====== Information supplied ======
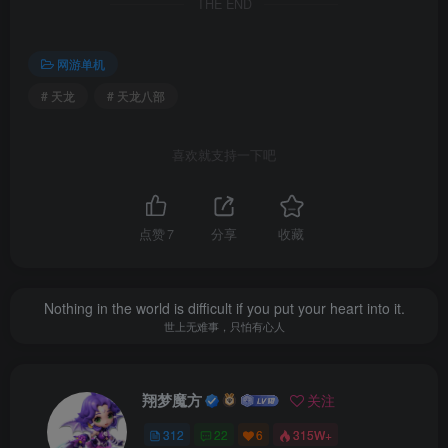
THE END
网游单机
# 天龙
# 天龙八部
喜欢就支持一下吧
点赞
7
分享
收藏
Nothing in the world is difficult if you put your heart into it.
世上无难事，只怕有心人
翔梦魔方
关注
312
22
6
315W+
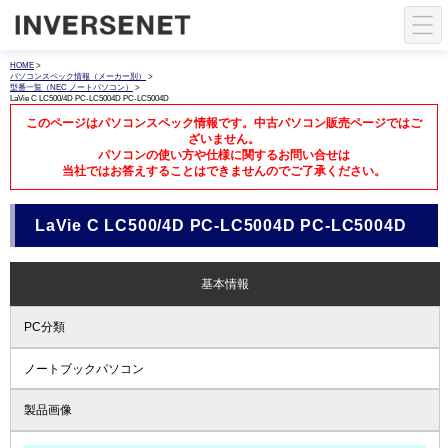
HOME
>
パソコンスペック情報（メーカー別）
>
型番一覧（NEC ノートパソコン）
>
LaVie C LC500/4D PC-LC5004D PC-LC5004D
このページはパソコンスペック情報です。中古パソコン販売ページではご
ざいません。
パソコンの使い方や仕様に関するお問い合せは
当社ではお答えすることはできませんのでご了承ください。
LaVie C LC500/4D PC-LC5004D PC-LC5004D
基本情報
PC分類
ノートブックパソコン
製品画像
======
(Task objective): Please output the records above exactly, without the pictures.

(Solution to the exercise):
THE END
网游单机
# 天龙
# 天龙八部
喜欢就支持一下吧
点赞
7
分享
收藏
Nothing in the world is difficult if you put your heart into it.
世上无难事，只怕有心人
翔梦魔方
关注
312
22
6
315W+
HOME
>
パソコンスペック情報（メーカー別）
>
型番一覧（NEC ノートパソコン）
>
LaVie C LC500/4D PC-LC5004D PC-LC5004D
このページはパソコンスペック情報です。中古パソコン販売ページではご
ざいません。
パソコンの使い方や仕様に関するお問い合せは
当社ではお答えすることはできませんのでご了承ください。
LaVie C LC500/4D PC-LC5004D PC-LC5004D
基本情報
PC分類
ノートブックパソコン
製品画像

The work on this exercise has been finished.